Alternatively use a MF cloth or something, or use a foam type cleaner and wipe off.

Simple.

Vikan Multibrush is excellent at cleaning tyres, I think Envy has the best price on them atm. - no need for stiff brushes when cleaning tyres, that's just silly.


----------



## alan_mcc (Oct 28, 2008)

APC and a stiff brush a couple of times, and make sure to thoroughly clean your brush before doing the next one, no point spreading mucky suds about.

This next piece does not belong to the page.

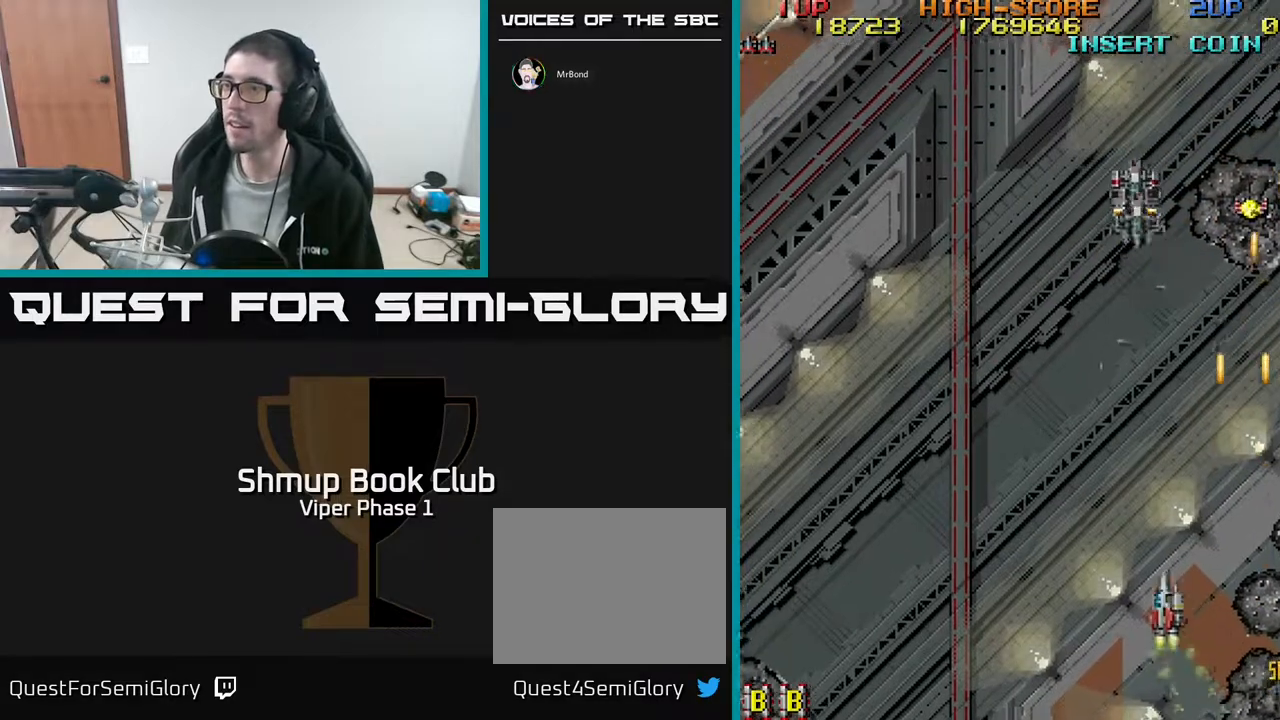
{"buttons": ["A", "DPAD_UP", "DPAD_RIGHT"], "left_stick": "center", "events": [[200, "DPAD_LEFT", "up"], [483, "DPAD_RIGHT", "down"]]}
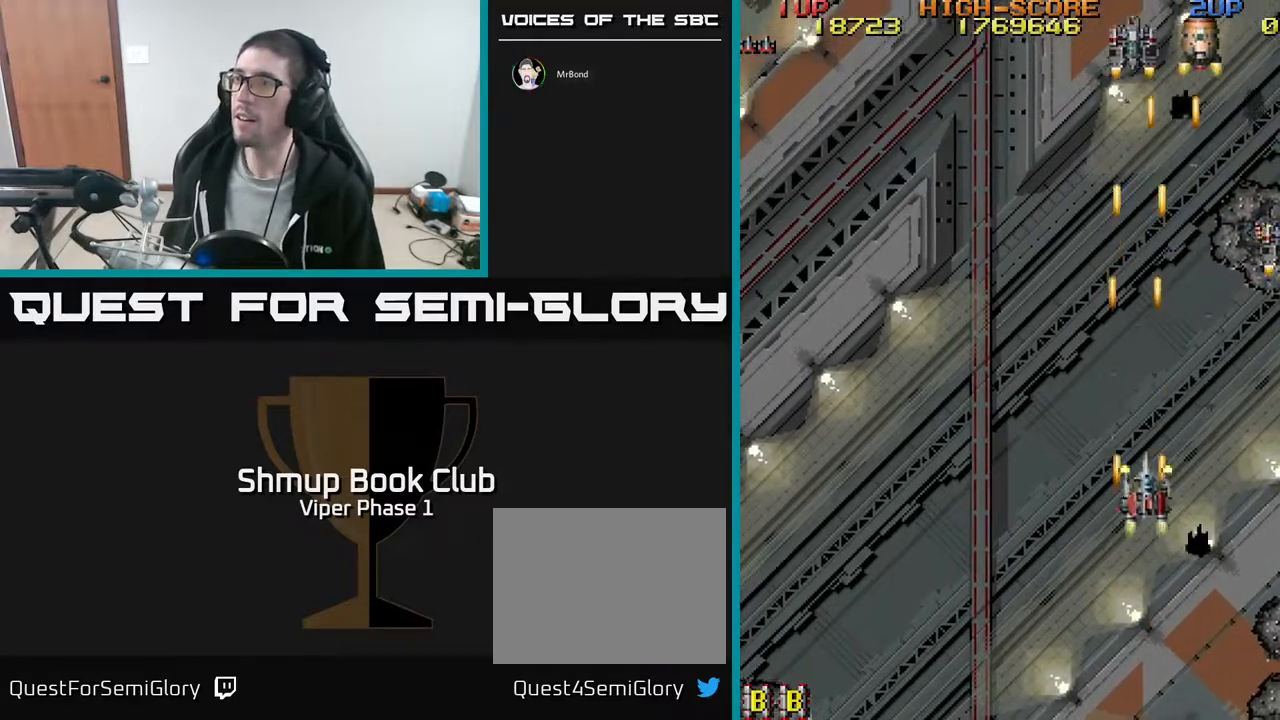
{"buttons": ["A", "DPAD_UP", "DPAD_RIGHT"], "left_stick": "center", "events": []}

just realised i've replied to this before! thought it seemed similar.. :lol:


----------



## Guest (Oct 23, 2010)

How come you use a stiff brush Alan? If you have a vikan multibrush give a go with that, make sure you use a strong enough APC to get some nice brown foam on the tyre , I'd be amazed if you went back


----------



## alan_mcc (Oct 28, 2008)

G220 said:


> How come you use a stiff brush Alan? If you have a vikan multibrush give a go with that, make sure you use a strong enough APC to get some nice brown foam on the tyre , I'd be amazed if you went back


If you lived here you'd understand :lol: cars are muddy as fook.

Aye I use megs/tesco APC, it turns brown after a scrub. So rinse and repeat until it stays white.


----------



## impster (May 2, 2007)

I used to give them a scrub with an old dishwashing brush with what was left of the water and suds from the car washing bucket, allow to dry, then I'd polish them with black shoe polish!


----------